Connection between Representer Theorem and Mercer's Theorem?

477 Views Asked by At

In my studies about Reproducing Kernel Hilbert Spaces (RKHS) I came across a bit of confusion as to what kind of functions are defined in this RKHS $\mathcal{H}$. Specifically, the Representer Theorem and Mercer's Theorem both seem to provide conflicting definitions for the kind of functions in this space. Assume in the following $x \in \mathcal{X} \in \mathbb{R}^d$, $a \in \mathbb{R}$, $\lambda \in \mathbb{R}$, $n\in \mathbb{N}$, and that $k(x,x')$ is positive definite.
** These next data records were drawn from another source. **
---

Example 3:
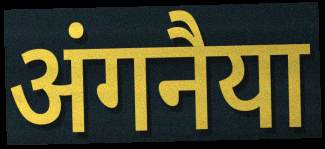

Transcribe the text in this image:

अंगनैया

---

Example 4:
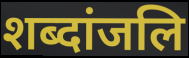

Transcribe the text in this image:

शब्दांजलि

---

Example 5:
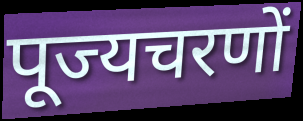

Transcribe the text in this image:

पूज्यचरणों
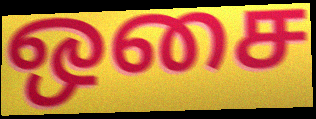
ஒசை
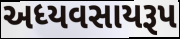
અધ્યવસાયરૂપ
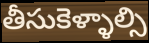
తీసుకెళ్ళాల్సి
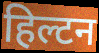
हिल्टन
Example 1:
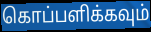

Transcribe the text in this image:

கொப்பளிக்கவும்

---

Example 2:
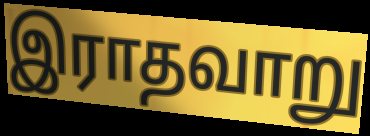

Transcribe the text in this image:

இராதவாறு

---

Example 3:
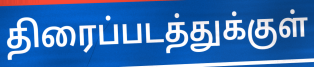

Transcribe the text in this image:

திரைப்படத்துக்குள்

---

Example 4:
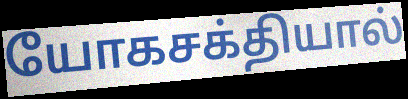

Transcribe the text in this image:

யோகசக்தியால்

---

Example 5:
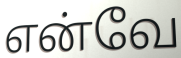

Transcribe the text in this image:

என்வே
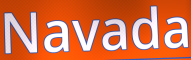
Navada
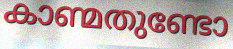
കാണ്മതുണ്ടോ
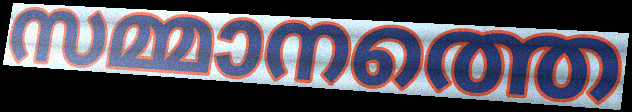
സമ്മാനത്തെ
1) In the representer theorem, the RKHS $\mathcal{H}$ seems to contain functions $f$ of the form:

$$f(\cdot)=\sum^{n}_{i=1}a_ik(\cdot,x_i)$$ $$f(x)=\sum^{n}_{i=1}a_ik(x,x_i)$$ Equation 1

which apparently permits use of the reproducing property:

$$f(x)=\langle k(\cdot,x),f(\cdot) \rangle$$

So far so good.


2) If we use Mercer's Theorem, we can start with the spectral decomposition of the kernel:.
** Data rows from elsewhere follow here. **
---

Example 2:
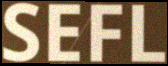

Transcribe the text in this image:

SEFL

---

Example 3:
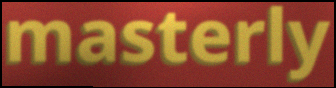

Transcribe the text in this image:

masterly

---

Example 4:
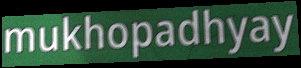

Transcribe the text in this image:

mukhopadhyay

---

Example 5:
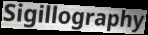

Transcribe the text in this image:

Sigillography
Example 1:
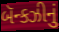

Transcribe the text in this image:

બૅન્કઝીનું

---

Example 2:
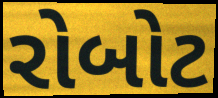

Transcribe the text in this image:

રોબોટ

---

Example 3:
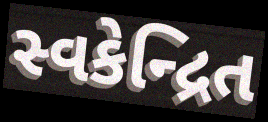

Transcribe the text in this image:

સ્વકેન્દ્રિત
$$k(x,x')=\sum_{j=1}^{\infty}\lambda_je_j(x)e_j(x')$$

where $\lambda_j$ are the eigenvalues and $e_j$ the eigenfunctions of the decomposition. If we then consider the following vectors... $$k(x,\cdot)=[\sqrt{\lambda_1}e_1(x),...,\sqrt{\lambda_{\infty}}e_{\infty}(x)]^T$$ $$k(\cdot,x')=[\sqrt{\lambda_1}e_1(x'),...,\sqrt{\lambda_{\infty}}e_{\infty}(x')]^T$$ $$f(\cdot)=[\frac{a_1}{\sqrt{\lambda_1}},...,\frac{a_{\infty}}{\sqrt{\lambda_{\infty}}}]^T$$

...we can also define functions, but this time:

$$f(x)=\sum^{\infty}_{i=1}a_ie_i(x)$$ Equation 2

for which the reproducing property also holds:

$$f(x)=\langle k(\cdot,x),f(\cdot) \rangle$$


Obviously Equation 1 and Equation 2 seem different, but both describe functions defined in a RKHS, only that each RKHS seems to be finite in the case of the Representer Theorem (or infinite, if the cardinality of the set $\mathcal{X}$ is infinite) and infinite in the case of Mercer's Theorem (with each basis vector corresponding to an eigenfunction of the kernel).
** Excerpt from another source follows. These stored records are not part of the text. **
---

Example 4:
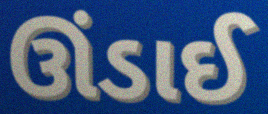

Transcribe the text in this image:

ઊંડાઈ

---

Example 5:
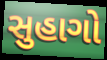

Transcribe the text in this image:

સુહાગો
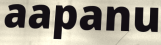
aapanu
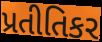
પ્રતીતિકર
Is there a fundamental, philosophical difference between the two approaches? Or are they really the same or at least related?

1

There are 1 best solutions below

1
On

The representer theorem doesn't state that any function in $H$ has the form $f(\cdot) = \sum_{i=1}^n \alpha_i k(x_i, \cdot).$ It just guarantees this form for minimizers of an empirical risk. In general it holds that the space $$ H_{\text{pre}} = \left\{ \sum_{i=1}^n \alpha_i k(x_i, \cdot) \, | \, n \in \mathbb{N}, \alpha_i \in \mathbb{R}, x_i \in X \right\} $$ is dense in the RKHS $H$ of the kernel $k$.